WORK TO BE COMPLETED —
Search the data below, and report every line in which "shall" occurs.

[Data records]
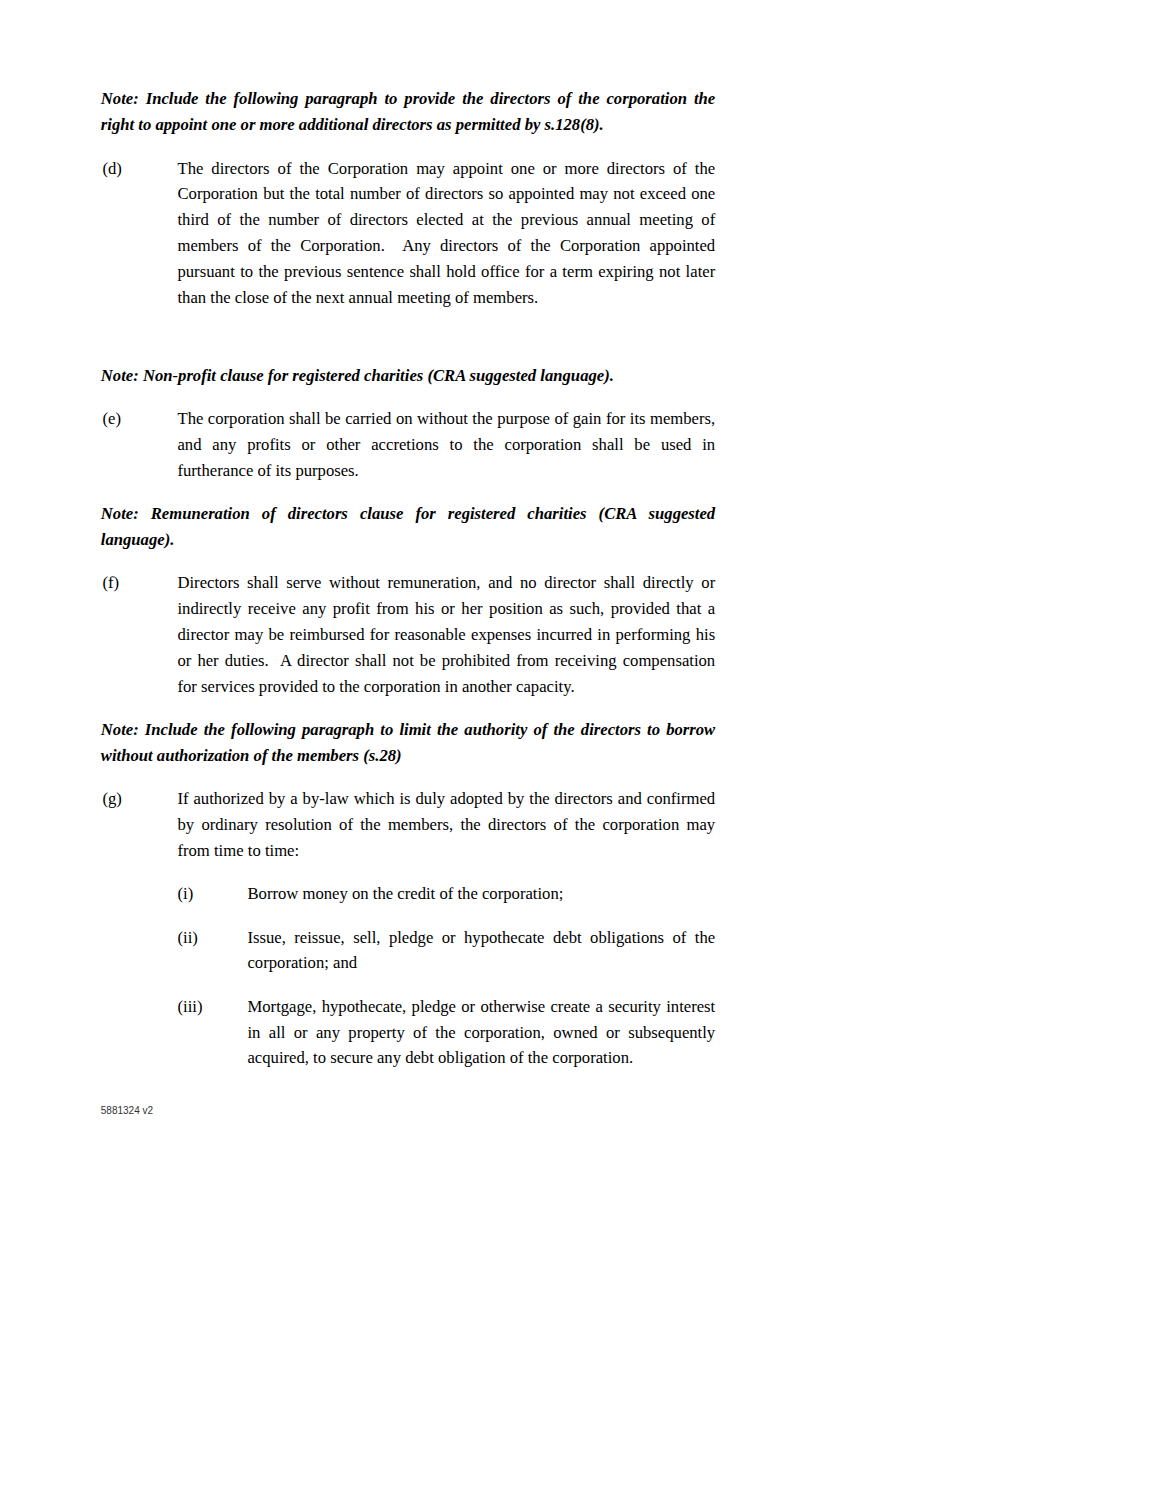Note: Include the following paragraph to provide the directors of the corporation the right to appoint one or more additional directors as permitted by s.128(8).
(d)
The directors of the Corporation may appoint one or more directors of the Corporation but the total number of directors so appointed may not exceed one third of the number of directors elected at the previous annual meeting of members of the Corporation. Any directors of the Corporation appointed pursuant to the previous sentence shall hold office for a term expiring not later than the close of the next annual meeting of members.
Note: Non-profit clause for registered charities (CRA suggested language).
(e)
The corporation shall be carried on without the purpose of gain for its members, and any profits or other accretions to the corporation shall be used in furtherance of its purposes.
Note: Remuneration of directors clause for registered charities (CRA suggested language).
(f)
Directors shall serve without remuneration, and no director shall directly or indirectly receive any profit from his or her position as such, provided that a director may be reimbursed for reasonable expenses incurred in performing his or her duties. A director shall not be prohibited from receiving compensation for services provided to the corporation in another capacity.
Note: Include the following paragraph to limit the authority of the directors to borrow without authorization of the members (s.28)
(g)
If authorized by a by-law which is duly adopted by the directors and confirmed by ordinary resolution of the members, the directors of the corporation may from time to time:
(i)
Borrow money on the credit of the corporation;
(ii)
Issue, reissue, sell, pledge or hypothecate debt obligations of the corporation; and
(iii)
Mortgage, hypothecate, pledge or otherwise create a security interest in all or any property of the corporation, owned or subsequently acquired, to secure any debt obligation of the corporation.
5881324 v2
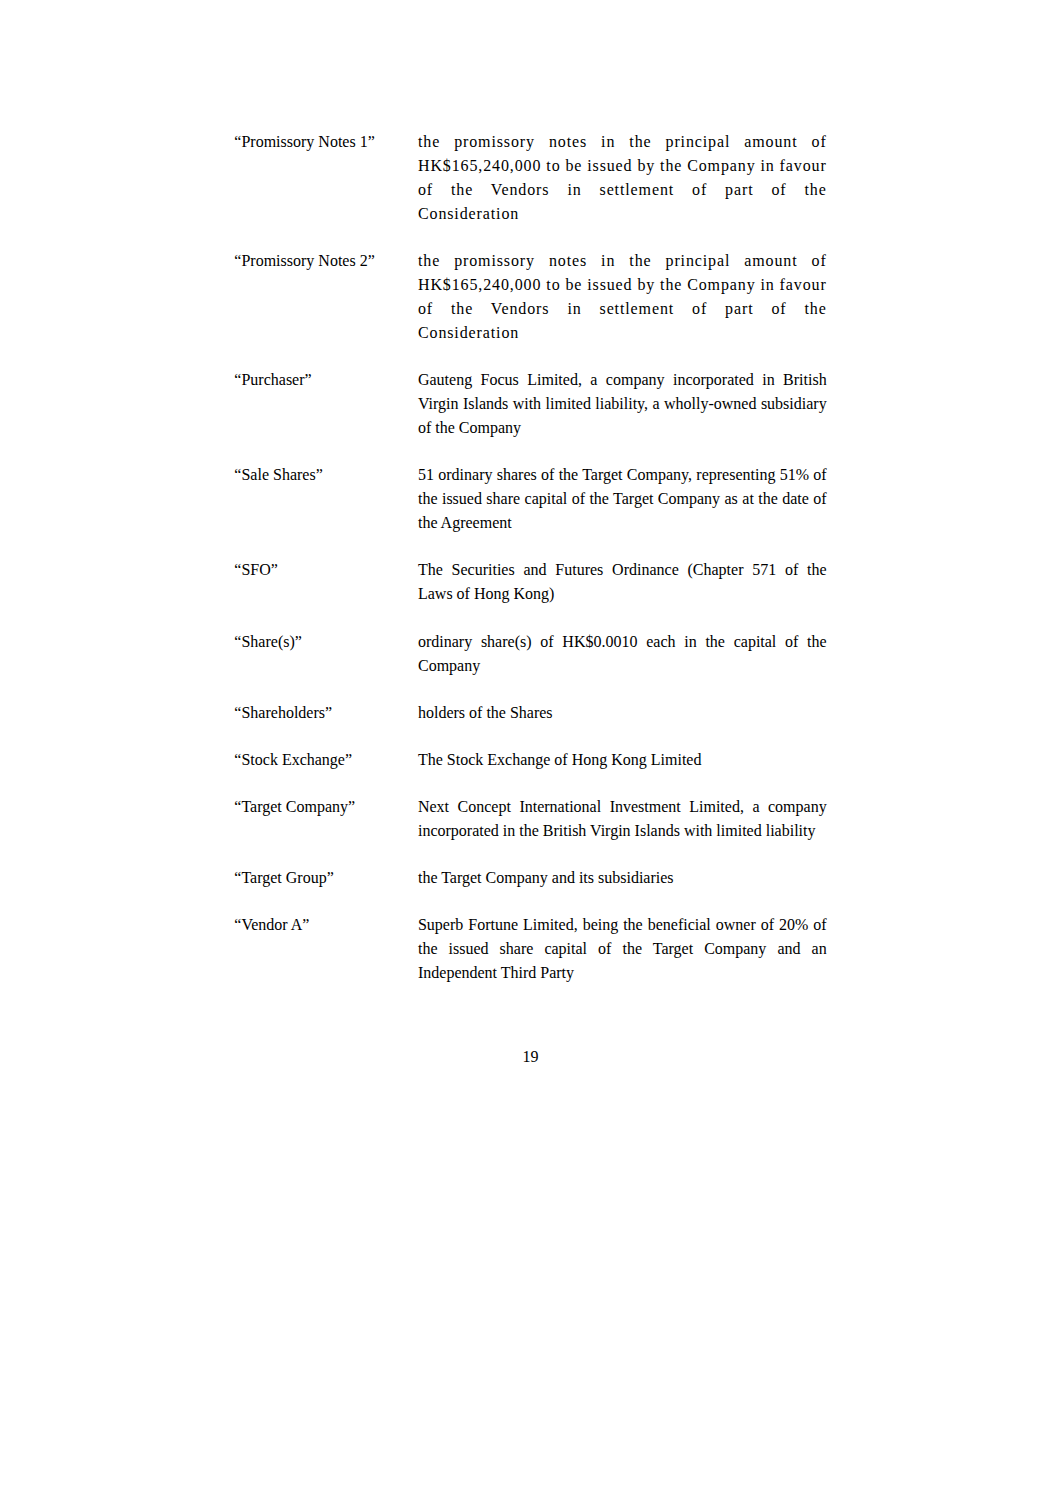| “Promissory Notes 1” | the promissory notes in the principal amount of HK$165,240,000 to be issued by the Company in favour of the Vendors in settlement of part of the Consideration |
| “Promissory Notes 2” | the promissory notes in the principal amount of HK$165,240,000 to be issued by the Company in favour of the Vendors in settlement of part of the Consideration |
| “Purchaser” | Gauteng Focus Limited, a company incorporated in British Virgin Islands with limited liability, a wholly-owned subsidiary of the Company |
| “Sale Shares” | 51 ordinary shares of the Target Company, representing 51% of the issued share capital of the Target Company as at the date of the Agreement |
| “SFO” | The Securities and Futures Ordinance (Chapter 571 of the Laws of Hong Kong) |
| “Share(s)” | ordinary share(s) of HK$0.0010 each in the capital of the Company |
| “Shareholders” | holders of the Shares |
| “Stock Exchange” | The Stock Exchange of Hong Kong Limited |
| “Target Company” | Next Concept International Investment Limited, a company incorporated in the British Virgin Islands with limited liability |
| “Target Group” | the Target Company and its subsidiaries |
| “Vendor A” | Superb Fortune Limited, being the beneficial owner of 20% of the issued share capital of the Target Company and an Independent Third Party |
19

EXERCISE OUTPUT —
The directors of the Corporation may appoint one or more directors of the Corporation but the total number of directors so appointed may not exceed one third of the number of directors elected at the previous annual meeting of members of the Corporation. Any directors of the Corporation appointed pursuant to the previous sentence shall hold office for a term expiring not later than the close of the next annual meeting of members.
The corporation shall be carried on without the purpose of gain for its members, and any profits or other accretions to the corporation shall be used in furtherance of its purposes.
Directors shall serve without remuneration, and no director shall directly or indirectly receive any profit from his or her position as such, provided that a director may be reimbursed for reasonable expenses incurred in performing his or her duties. A director shall not be prohibited from receiving compensation for services provided to the corporation in another capacity.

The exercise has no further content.